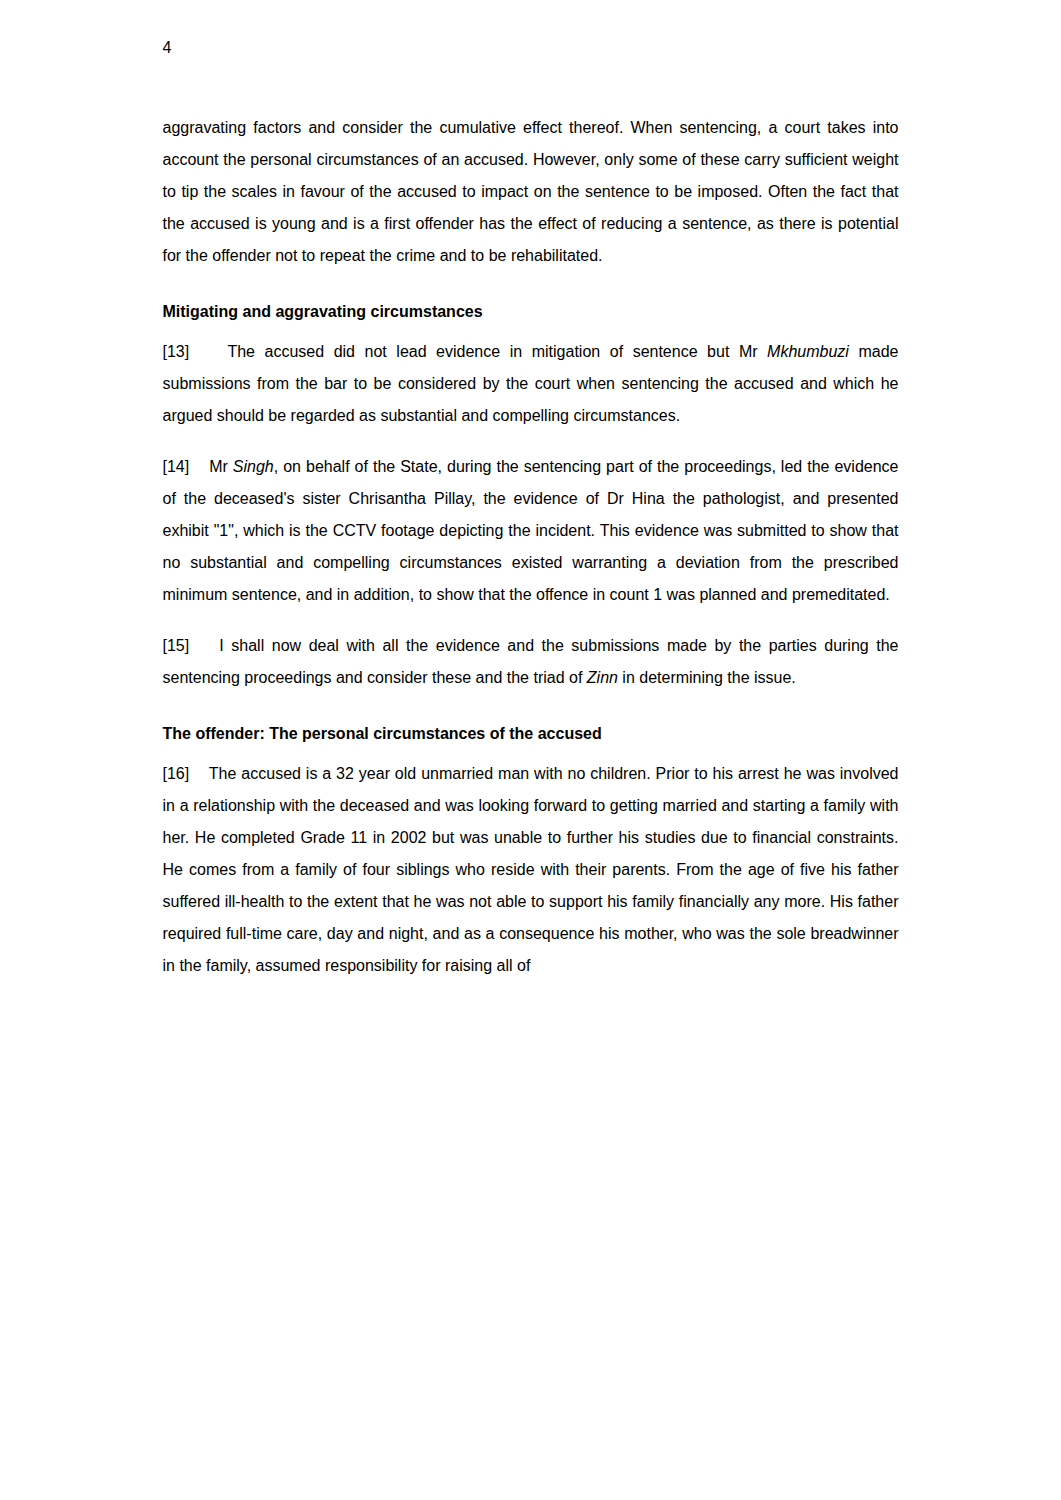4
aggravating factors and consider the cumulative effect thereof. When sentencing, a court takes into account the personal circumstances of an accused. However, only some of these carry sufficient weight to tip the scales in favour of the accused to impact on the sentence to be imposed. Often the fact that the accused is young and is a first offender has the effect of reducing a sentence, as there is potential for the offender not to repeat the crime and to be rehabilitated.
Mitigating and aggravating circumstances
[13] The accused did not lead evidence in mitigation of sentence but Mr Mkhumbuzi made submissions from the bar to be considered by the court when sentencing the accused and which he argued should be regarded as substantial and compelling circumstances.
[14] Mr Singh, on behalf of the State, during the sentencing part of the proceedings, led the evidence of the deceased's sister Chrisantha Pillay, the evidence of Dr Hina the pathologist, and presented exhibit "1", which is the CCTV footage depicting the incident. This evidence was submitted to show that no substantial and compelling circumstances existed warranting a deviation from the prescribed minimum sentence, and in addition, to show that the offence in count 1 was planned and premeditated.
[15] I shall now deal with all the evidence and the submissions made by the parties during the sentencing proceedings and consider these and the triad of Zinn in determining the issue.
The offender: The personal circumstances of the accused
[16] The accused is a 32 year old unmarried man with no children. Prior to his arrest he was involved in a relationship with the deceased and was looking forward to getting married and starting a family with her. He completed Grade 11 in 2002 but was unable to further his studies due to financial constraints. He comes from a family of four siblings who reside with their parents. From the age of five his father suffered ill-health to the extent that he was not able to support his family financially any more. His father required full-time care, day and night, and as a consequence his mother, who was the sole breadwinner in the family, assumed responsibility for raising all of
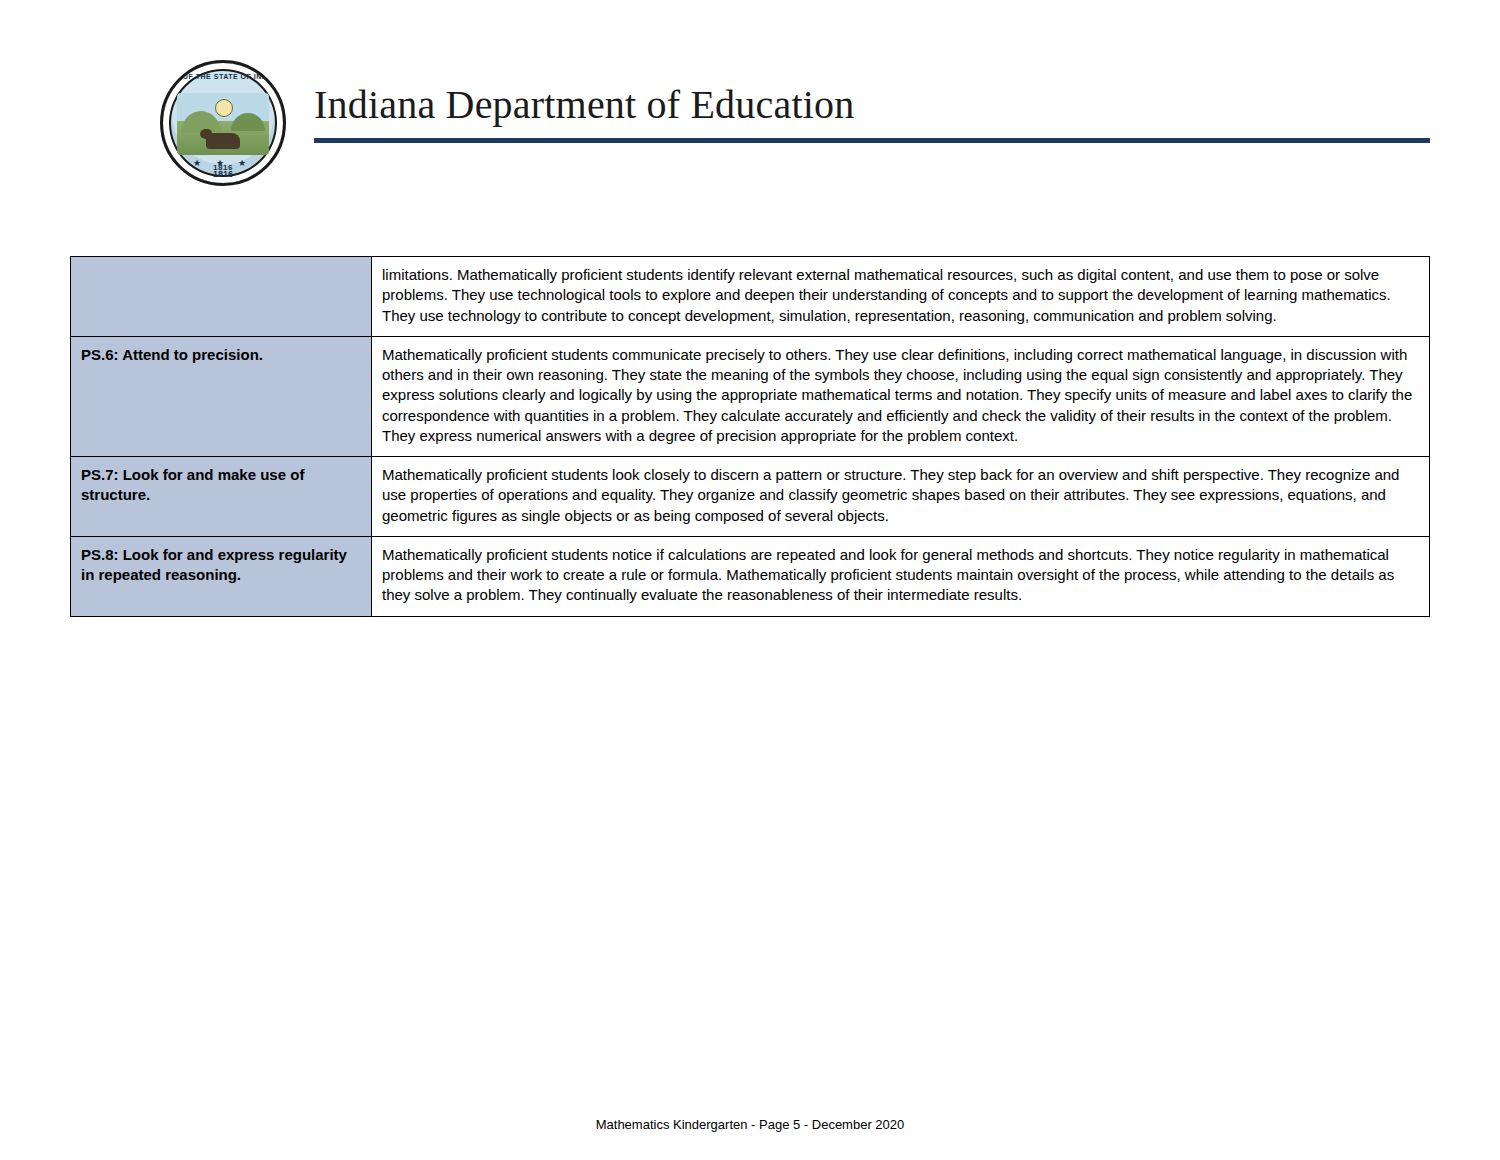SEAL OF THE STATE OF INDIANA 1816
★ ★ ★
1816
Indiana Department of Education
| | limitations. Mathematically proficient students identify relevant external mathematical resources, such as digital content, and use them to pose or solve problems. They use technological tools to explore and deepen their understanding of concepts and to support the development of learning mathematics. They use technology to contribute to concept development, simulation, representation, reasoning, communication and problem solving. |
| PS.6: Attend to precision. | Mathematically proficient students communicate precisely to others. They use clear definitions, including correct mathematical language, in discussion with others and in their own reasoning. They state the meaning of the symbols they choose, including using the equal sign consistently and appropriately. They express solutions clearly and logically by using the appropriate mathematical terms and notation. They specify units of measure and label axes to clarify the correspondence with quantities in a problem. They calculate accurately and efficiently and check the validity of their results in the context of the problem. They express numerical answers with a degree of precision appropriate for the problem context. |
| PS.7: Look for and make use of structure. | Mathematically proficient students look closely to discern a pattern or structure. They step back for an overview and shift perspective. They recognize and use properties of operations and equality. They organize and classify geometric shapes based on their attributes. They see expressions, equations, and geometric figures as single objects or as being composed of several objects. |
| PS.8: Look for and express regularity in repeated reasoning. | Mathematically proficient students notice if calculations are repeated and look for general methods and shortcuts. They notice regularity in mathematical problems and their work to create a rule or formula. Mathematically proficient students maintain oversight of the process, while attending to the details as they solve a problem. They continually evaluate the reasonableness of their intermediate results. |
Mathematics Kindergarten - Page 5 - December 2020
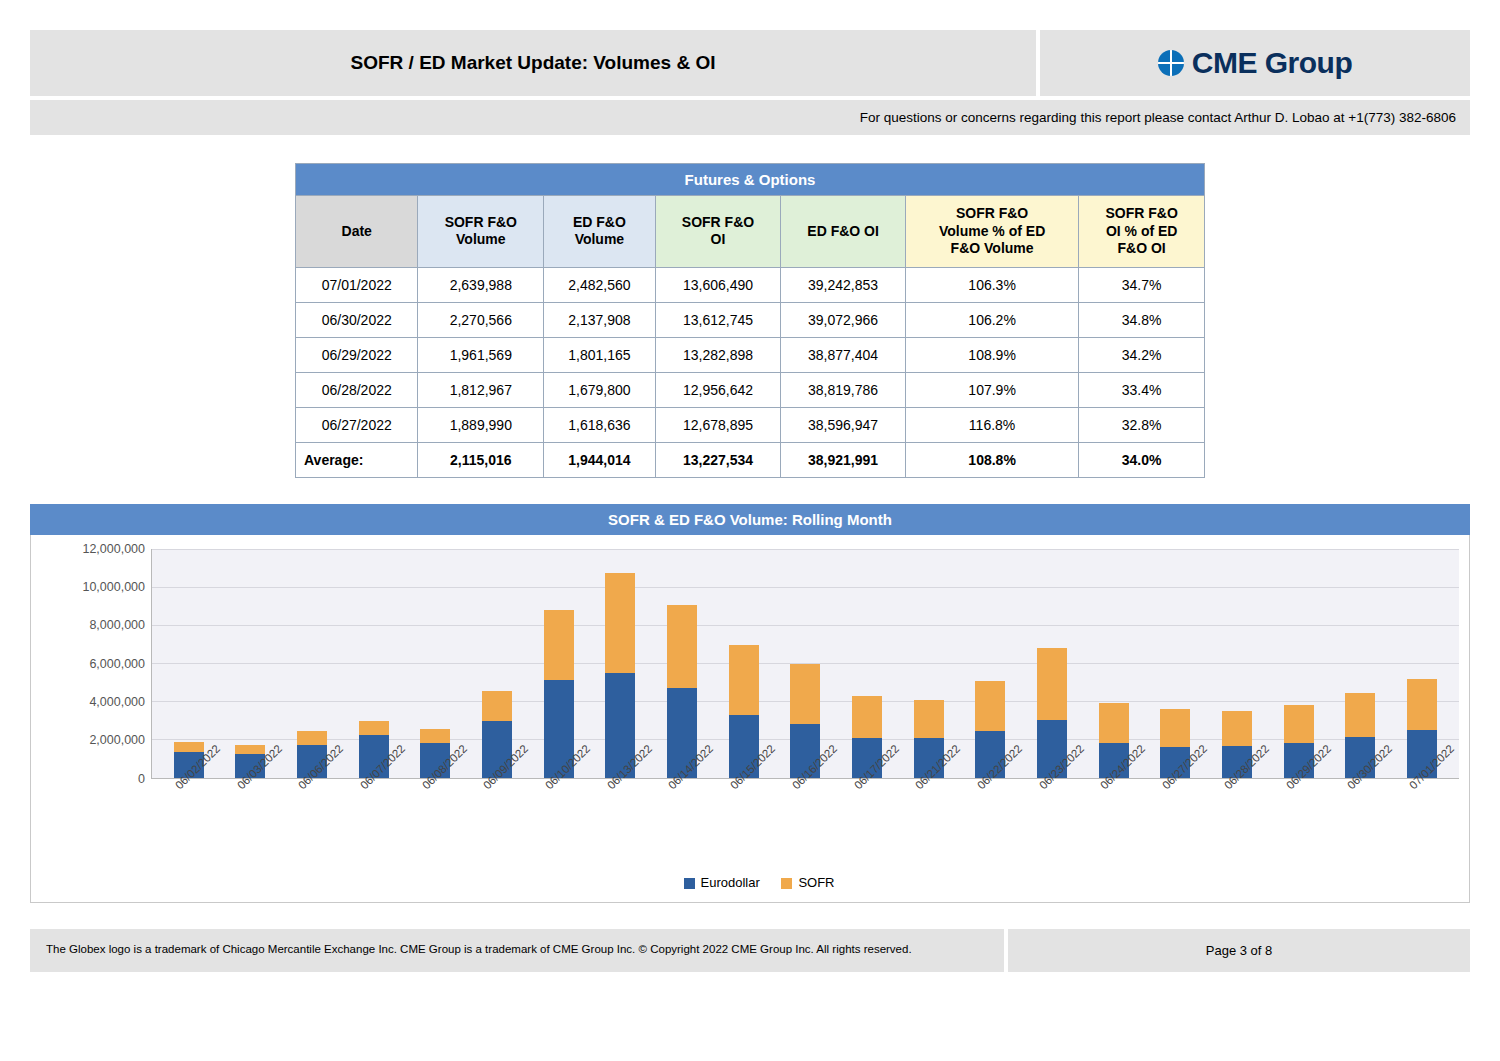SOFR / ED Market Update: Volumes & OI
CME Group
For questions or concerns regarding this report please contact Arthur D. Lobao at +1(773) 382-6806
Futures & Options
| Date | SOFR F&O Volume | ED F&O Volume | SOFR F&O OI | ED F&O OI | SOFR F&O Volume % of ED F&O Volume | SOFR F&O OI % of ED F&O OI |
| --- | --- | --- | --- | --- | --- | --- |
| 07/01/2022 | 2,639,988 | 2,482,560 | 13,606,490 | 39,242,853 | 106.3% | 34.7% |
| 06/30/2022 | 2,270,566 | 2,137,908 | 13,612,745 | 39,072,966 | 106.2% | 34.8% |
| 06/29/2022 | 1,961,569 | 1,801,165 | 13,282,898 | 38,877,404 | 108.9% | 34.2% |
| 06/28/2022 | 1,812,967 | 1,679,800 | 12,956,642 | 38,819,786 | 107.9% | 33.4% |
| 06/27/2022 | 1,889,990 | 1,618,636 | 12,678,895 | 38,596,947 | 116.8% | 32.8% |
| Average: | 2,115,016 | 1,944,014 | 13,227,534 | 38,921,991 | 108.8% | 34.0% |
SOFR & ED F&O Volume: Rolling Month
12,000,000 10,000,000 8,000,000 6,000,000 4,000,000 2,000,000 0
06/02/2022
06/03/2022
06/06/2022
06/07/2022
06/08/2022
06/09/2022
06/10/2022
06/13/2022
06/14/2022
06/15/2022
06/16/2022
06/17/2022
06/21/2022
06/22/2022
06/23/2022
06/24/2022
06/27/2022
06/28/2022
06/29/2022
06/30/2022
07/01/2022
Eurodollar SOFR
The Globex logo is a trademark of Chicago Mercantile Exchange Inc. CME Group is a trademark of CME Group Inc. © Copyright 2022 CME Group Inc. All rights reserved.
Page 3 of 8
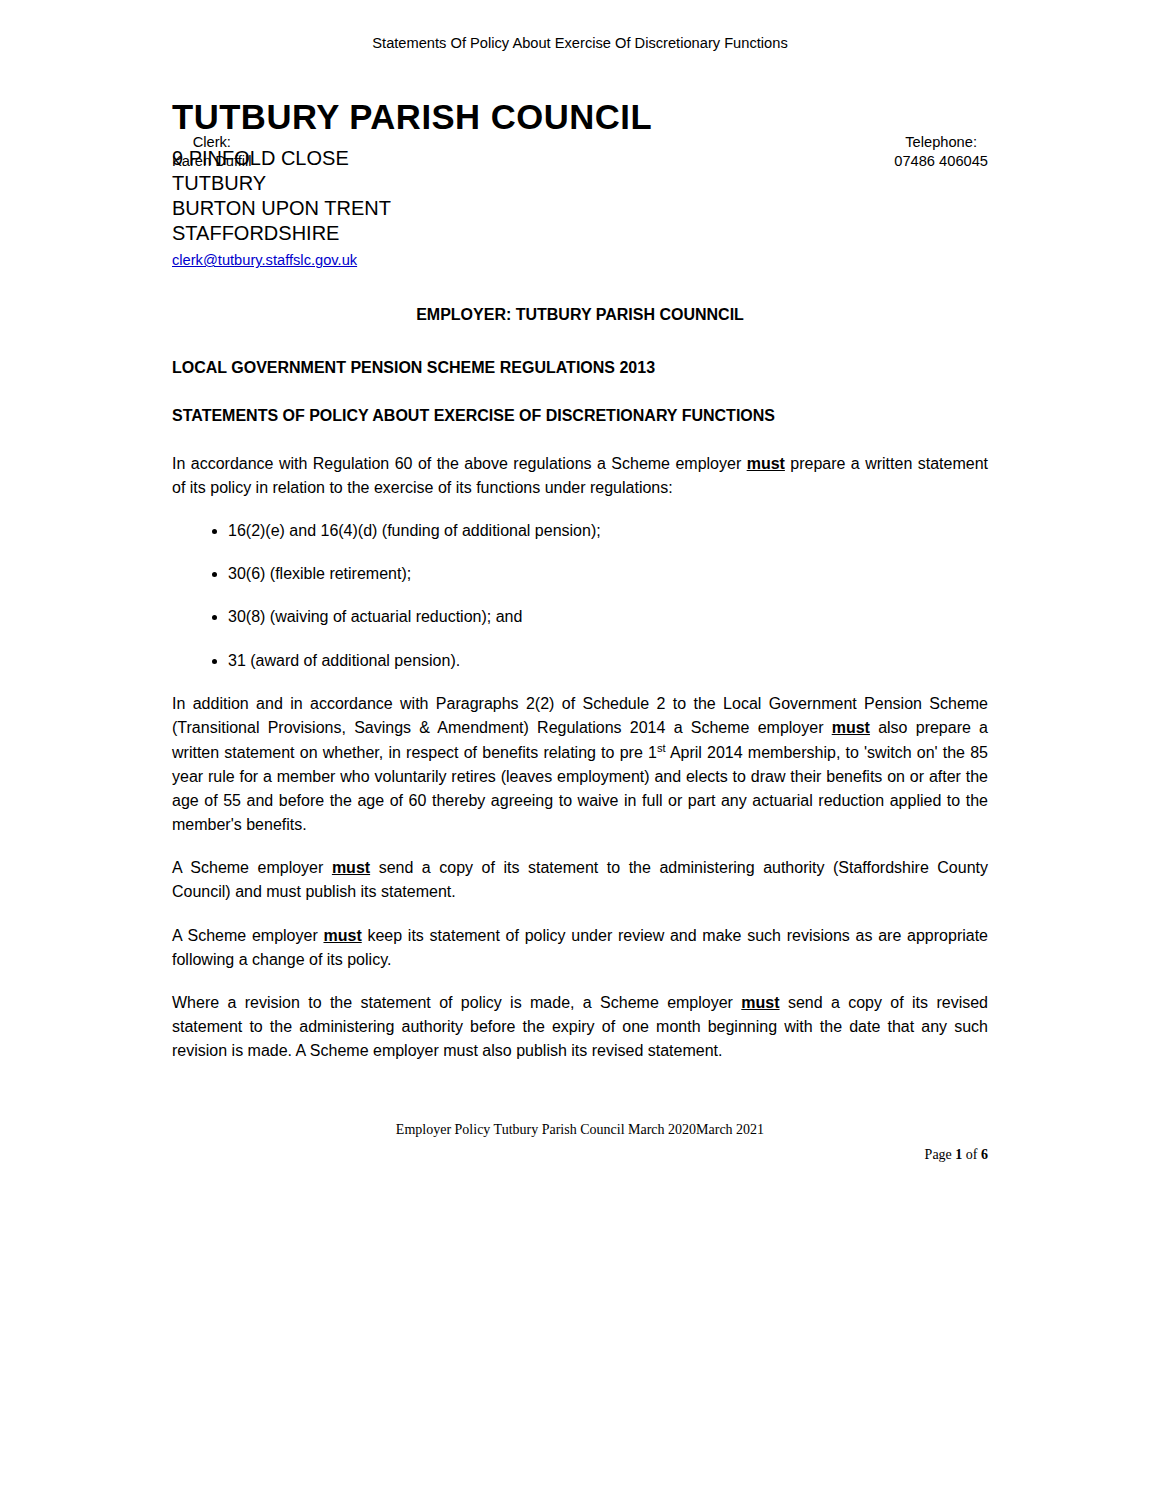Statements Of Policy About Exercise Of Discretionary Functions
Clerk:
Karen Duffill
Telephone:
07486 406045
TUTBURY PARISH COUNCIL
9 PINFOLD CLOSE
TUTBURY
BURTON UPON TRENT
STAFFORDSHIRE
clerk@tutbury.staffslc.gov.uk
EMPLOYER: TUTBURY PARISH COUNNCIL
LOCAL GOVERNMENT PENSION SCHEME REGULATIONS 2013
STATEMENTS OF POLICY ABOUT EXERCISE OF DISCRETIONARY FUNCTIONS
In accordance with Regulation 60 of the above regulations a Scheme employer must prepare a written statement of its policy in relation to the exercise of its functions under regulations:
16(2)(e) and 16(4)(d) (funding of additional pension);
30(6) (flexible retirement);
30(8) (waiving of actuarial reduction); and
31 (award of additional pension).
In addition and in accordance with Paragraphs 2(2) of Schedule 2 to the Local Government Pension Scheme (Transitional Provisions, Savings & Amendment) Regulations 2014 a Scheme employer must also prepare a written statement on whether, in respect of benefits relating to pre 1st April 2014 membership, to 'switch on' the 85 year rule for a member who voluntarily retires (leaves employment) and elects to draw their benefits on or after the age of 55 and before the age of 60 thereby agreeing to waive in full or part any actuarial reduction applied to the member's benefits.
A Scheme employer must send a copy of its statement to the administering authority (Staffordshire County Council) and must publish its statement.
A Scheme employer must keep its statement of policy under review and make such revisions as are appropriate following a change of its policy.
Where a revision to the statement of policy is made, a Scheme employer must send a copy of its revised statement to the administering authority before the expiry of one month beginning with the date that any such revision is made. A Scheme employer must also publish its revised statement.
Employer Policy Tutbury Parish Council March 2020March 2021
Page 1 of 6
________
§ **Exercise**
Find where the line with "16(2)(e) and 16(4)(d)" sits in the material above, then copy exactly from it through the line with "In addition and". Add no other line.

§ **Response for this exercise**
16(2)(e) and 16(4)(d) (funding of additional pension);
30(6) (flexible retirement);
30(8) (waiving of actuarial reduction); and
31 (award of additional pension).
In addition and in accordance with Paragraphs 2(2) of Schedule 2 to the Local Government Pension Scheme (Transitional Provisions, Savings & Amendment) Regulations 2014 a Scheme employer must also prepare a written statement on whether, in respect of benefits relating to pre 1st April 2014 membership, to 'switch on' the 85 year rule for a member who voluntarily retires (leaves employment) and elects to draw their benefits on or after the age of 55 and before the age of 60 thereby agreeing to waive in full or part any actuarial reduction applied to the member's benefits.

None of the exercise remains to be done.